Epiphania (Ludovic Debeurme – Editions Casterman)
David et Jeanne ont des problèmes de couple. Vont-ils quand même décider d’avoir un enfant ensemble? Au-delà de sa relation amoureuse, c’est surtout la question de la paternité qui obsède David. Toutes les nuits, ce musicien au look de hipster fait le même cauchemar, dans lequel il voit sa femme accoucher d’un bébé mi-homme mi-animal. Pour tenter d’apaiser les tensions entre eux, Jeanne les inscrit à un « love training camp », où le docteur Krüpa, un gourou psychothérapeute, les accueille pour les aider à repartir du bon pied. Sa méthode passe par des séances de thérapie de groupe avec d’autres couples. Mais l’expérience tourne court lorsqu’un violent tsunami balaie subitement l’île du docteur Krüpa, en emportant tout sur son passage. Seuls David et le docteur survivent à la catastrophe et parviennent à regagner la terre ferme. Une fois revenu chez lui, David apprend que la vague géante a été provoquée par trois météorites incandescentes qui se sont abattues sur la Terre. Depuis lors, des millions d’étranges demi-sphères sont sorties du sol après que les eaux se soient retirées. En réalité, il s’agit de crânes de foetus en gestation. En regardant par la fenêtre, David constate qu’une de ces fameuses « têtes » est apparue dans son jardin. N’écoutant pas les conseils de ceux qui lui disent de l’éclater à coups de pelle, David décide de l’extraire du sol, presque comme s’il s’agissait d’une sorte d’accouchement. L’enfant est ce qu’on appelle un « mixbody ». Autrement dit, il ressemble à un humain, mais avec des pattes de chien et des cheveux bleus. Sa couleur de peau est également un peu différente de celle des humains. En adoptant puis en élevant cet enfant, qu’il appelle Koji, David va surmonter sa peur de la paternité et faire l’expérience de l’amour inconditionnel d’un père pour son fils. Mais dans le même temps, la haine contre les « mixbodies » ne fait que monter!
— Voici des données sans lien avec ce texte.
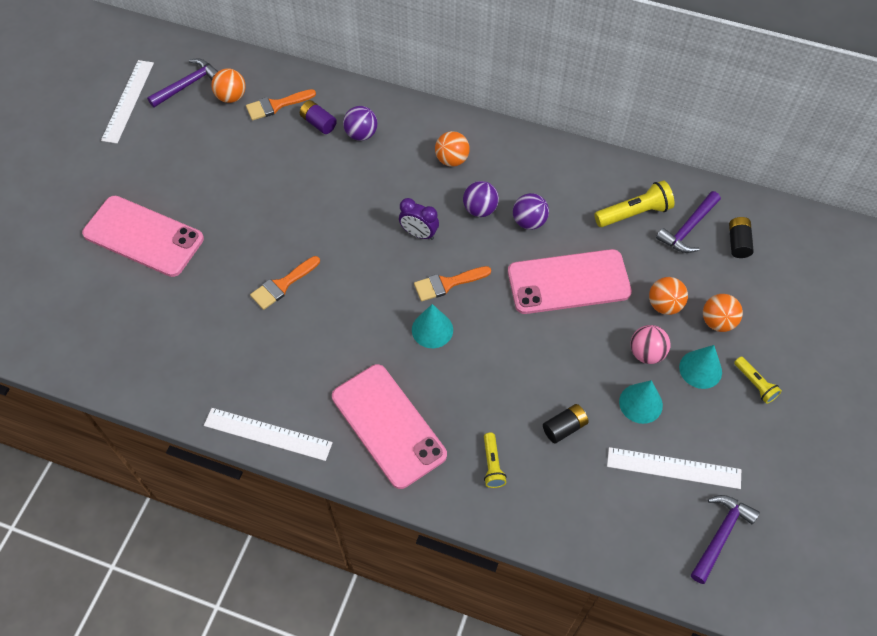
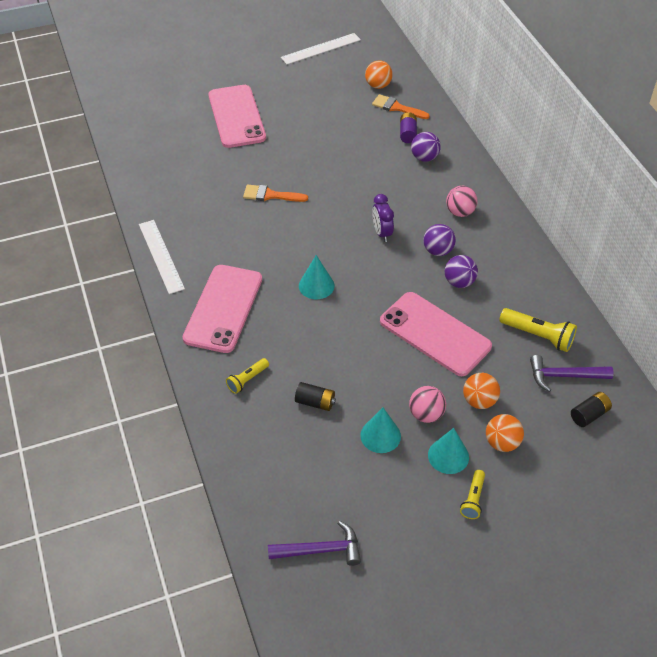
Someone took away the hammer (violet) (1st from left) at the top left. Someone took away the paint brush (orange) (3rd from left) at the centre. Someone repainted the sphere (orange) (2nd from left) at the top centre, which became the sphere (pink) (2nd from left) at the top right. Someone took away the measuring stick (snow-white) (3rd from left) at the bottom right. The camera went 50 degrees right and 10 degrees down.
« Epiphania » est un livre intrigant. Rien qu’en voyant la couverture aux couleurs très marquées, sur laquelle un homme à l’allure christique tient dans ses bras un « mixbody » mi-homme mi-bête, on a envie de feuilleter cette BD. Et à la lecture, on n’est pas déçu! Les dessins et l’ambiance de cet album inclassable font penser aux romans graphiques de l’auteur américain Charles Burns, en particulier « Black Hole », dans lequel des adolescents sont confrontés à une étrange mutation de leurs corps. A la base, Ludovic Debeurme avait écrit cette histoire pour un autre dessinateur que lui. Mais finalement, il a préféré la mettre en images lui-même. Il faut dire qu’il ne s’agit pas d’un simple récit fantastique. En réalité, c’est bel et bien une BD engagée, même si l’auteur affirme qu’il a écrit cette histoire sans se rendre compte qu’elle était politique. En premier lieu, le livre dénonce la manière dont nous maltraitons notre Terre. « Epiphania raconte un système insoutenable pour la planète, qui riposte à travers les mixbodies », explique Ludovic Debeurme au magazine Télérama. « Notre société est anthropocentrée, comme si les humains étaient des élus, des dominants auxquels l’environnement appartient. » Mais au-delà de son message environnemental, « Epiphania » est aussi et avant tout une métaphore sur le rejet des étrangers dans notre société. La grande difficulté qu’ont les humains à intégrer les « mixbodies », qui grandissent beaucoup plus vite que les autres enfants et qui possèdent des capacités physiques plus importantes, fait forcément penser au mauvais accueil réservé par les pays occidentaux aux réfugiés et aux migrants. Avec à la clé une violence extrême, lorsque des groupuscules anti-mixbodies apparaissent, aux pratiques proches de celles du Ku Klux Klan. David et Koji parviendront-ils à survivre dans ce chaos? Il faudra attendre le tome 2 pour le découvrir!